EXERCISE SET
1. Translate this sentence from the genetic toxicity dossier into Spanish: "This assay is the modification, in liquid medium, of the widely used Ames/Salmonella assay."
2. Write the next part of the genetic toxicity dossier, picking up after its final line about the source of cells.

Segment Start: READING TEXT

Registration Dossier

Toxicological information

Genetic toxicity: in vitro

Currently viewing:

Administrative data

Endpoint:
in vitro gene mutation study in bacteria
Type of information:
experimental study
Adequacy of study:
supporting study
Reliability:
2 (reliable with restrictions)
Rationale for reliability incl. deficiencies:
study well documented, meets generally accepted scientific principles, acceptable for assessment

Data source

Reference
Reference Type:
publication
Title:
Unnamed
Year:
1995

Materials and methods

Principles of method if other than guideline:
The Ames fluctuation test, an in vitro test detecting point mutation on Salmonella typhimurium. This assay is the modification, in liquid medium, of the widely used Ames/Salmonella assay. Thanks to its better sensitivity, the fluctuation test is very well suited to the search for mutagenicity in water samples (Wilcox and Denny, 1985; Monarca et al., 1985).
GLP compliance:
not specified
Type of assay:
bacterial reverse mutation assay

Test material

Reference
Name:
Unnamed
Type:
Constituent
Test material form:
liquid

Method

Species / strain
Species / strain / cell type:
S. typhimurium TA 100
Details on mammalian cell type (if applicable):
Source of cells: B.N. Ames (University of California, Berkeley, USA)

Segment End: READING TEXT
Segment Start: RECORD EXCERPTS

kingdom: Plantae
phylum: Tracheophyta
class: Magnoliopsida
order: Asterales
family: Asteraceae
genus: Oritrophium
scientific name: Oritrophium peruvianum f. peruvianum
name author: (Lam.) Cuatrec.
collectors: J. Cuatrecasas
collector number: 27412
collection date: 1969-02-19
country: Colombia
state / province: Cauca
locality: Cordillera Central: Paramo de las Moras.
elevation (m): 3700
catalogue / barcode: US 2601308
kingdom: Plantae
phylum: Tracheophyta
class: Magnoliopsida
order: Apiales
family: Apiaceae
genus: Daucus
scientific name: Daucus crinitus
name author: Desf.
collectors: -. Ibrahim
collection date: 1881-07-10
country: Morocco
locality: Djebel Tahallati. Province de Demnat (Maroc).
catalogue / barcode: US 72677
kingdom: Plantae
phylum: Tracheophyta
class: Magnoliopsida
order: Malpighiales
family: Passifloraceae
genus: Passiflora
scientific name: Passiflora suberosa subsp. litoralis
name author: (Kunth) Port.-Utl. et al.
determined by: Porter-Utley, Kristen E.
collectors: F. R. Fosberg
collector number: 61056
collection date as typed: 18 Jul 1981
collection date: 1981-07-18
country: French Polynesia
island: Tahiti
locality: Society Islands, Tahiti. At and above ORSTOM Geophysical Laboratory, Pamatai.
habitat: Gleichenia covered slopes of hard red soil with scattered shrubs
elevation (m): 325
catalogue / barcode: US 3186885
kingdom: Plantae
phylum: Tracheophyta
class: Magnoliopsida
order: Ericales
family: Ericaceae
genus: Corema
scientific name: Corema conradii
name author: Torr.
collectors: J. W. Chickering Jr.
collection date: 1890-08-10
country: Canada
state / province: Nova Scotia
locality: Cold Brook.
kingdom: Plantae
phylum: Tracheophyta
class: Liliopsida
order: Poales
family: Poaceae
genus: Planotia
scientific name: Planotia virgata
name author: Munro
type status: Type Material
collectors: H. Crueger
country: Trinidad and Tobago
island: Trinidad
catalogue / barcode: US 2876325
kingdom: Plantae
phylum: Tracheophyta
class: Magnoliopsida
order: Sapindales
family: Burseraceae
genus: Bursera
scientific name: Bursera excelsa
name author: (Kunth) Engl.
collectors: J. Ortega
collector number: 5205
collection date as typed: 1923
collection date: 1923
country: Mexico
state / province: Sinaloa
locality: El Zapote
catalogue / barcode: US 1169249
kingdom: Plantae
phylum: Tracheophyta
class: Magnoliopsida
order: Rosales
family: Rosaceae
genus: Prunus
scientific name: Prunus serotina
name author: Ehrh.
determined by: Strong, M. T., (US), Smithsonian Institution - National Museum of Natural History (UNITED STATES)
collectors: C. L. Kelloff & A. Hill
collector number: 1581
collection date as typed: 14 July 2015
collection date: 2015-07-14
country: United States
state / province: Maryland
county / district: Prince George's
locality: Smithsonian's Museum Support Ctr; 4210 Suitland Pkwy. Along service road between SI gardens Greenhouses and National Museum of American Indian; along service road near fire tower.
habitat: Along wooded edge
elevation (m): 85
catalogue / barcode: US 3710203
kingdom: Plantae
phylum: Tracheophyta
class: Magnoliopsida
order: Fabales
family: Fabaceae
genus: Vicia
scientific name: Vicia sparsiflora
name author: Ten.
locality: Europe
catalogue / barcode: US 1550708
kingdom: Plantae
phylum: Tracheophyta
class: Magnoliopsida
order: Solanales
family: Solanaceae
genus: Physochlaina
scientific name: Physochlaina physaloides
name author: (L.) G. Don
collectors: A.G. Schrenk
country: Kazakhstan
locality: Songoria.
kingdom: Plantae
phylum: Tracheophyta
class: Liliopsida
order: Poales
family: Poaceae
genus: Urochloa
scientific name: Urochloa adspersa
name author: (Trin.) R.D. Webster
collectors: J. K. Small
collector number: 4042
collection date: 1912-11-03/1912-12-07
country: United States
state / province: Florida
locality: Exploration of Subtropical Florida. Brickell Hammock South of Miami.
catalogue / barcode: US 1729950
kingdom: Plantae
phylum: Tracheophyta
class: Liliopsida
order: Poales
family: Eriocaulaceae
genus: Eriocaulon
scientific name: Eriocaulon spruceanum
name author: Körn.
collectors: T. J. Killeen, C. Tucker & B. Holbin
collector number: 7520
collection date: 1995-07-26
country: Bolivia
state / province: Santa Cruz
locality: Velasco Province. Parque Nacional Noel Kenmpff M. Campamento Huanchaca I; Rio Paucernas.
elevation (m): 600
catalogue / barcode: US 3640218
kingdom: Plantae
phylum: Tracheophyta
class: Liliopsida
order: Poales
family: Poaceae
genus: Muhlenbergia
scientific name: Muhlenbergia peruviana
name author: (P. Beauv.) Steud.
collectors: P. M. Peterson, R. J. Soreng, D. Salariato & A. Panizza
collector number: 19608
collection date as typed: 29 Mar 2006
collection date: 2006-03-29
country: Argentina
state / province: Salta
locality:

Segment End: RECORD EXCERPTS

TASK RESULTS
1. Este ensayo es la modificación, en medio líquido, del ensayo Ames/Salmonella, ampliamente utilizado.

2.
Additional strain / cell type characteristics:
not specified
Metabolic activation:
with and without
Metabolic activation system:
S9 (rat)
Test concentrations with justification for top dose:
3-300 µg/ml without metabolic activation, 1-1000 µg/ml with metabolic activation
Vehicle / solvent:
DMSO
Controls
Negative solvent / vehicle controls:
yes
Positive controls:
yes
Remarks:
1 ng/ml 4-NQO without the metabolic system and 60 µg/ml CPA with metabolic activation
Details on test system and experimental conditions:
The Ames-fluctuation test was performed as described by Hubbard et al. (1984). This assay is a modification of the Ames test: the compound under study is exposed to bacteria in a liquid medium in many replicate cultures (96-well microplate) instead of the agar plate used in the Ames assay.
After the 3-day incubation, bromothymol blue (600 µg/ml) was added. Positive wells (containing prototrophic mutants) turned yellow whereas negative wells remained green. For each experiment, spontaneous reversion in response to the solvent used (DMSO) was included. Compounds were tested at least twice (two independent assays) using 3 experimental points for each concentration.
Rationale for test conditions:
Strain TA100 was used during all the experiment because it is considered as the most sensitive strain to water mutagens and particularly to chlorinated by-products (Loper, 1980; Forster et al., 1983; Harrington et al., 1983; Vartiainen and Liimatainen, 1986; Fielding and Horth, 1987; Meier, 1988).
Evaluation criteria:
A chemical is considered as toxic when it produces a significant decrease in the number of positive wells compared to the solvent control.
A compound is considered as mutagenic:
(1) if it induces a statistically significant increase in the number of positive wells compared to the solvent control,
(2) if a dose-effect relationship is noticeable and
(3) if the result is reproducible.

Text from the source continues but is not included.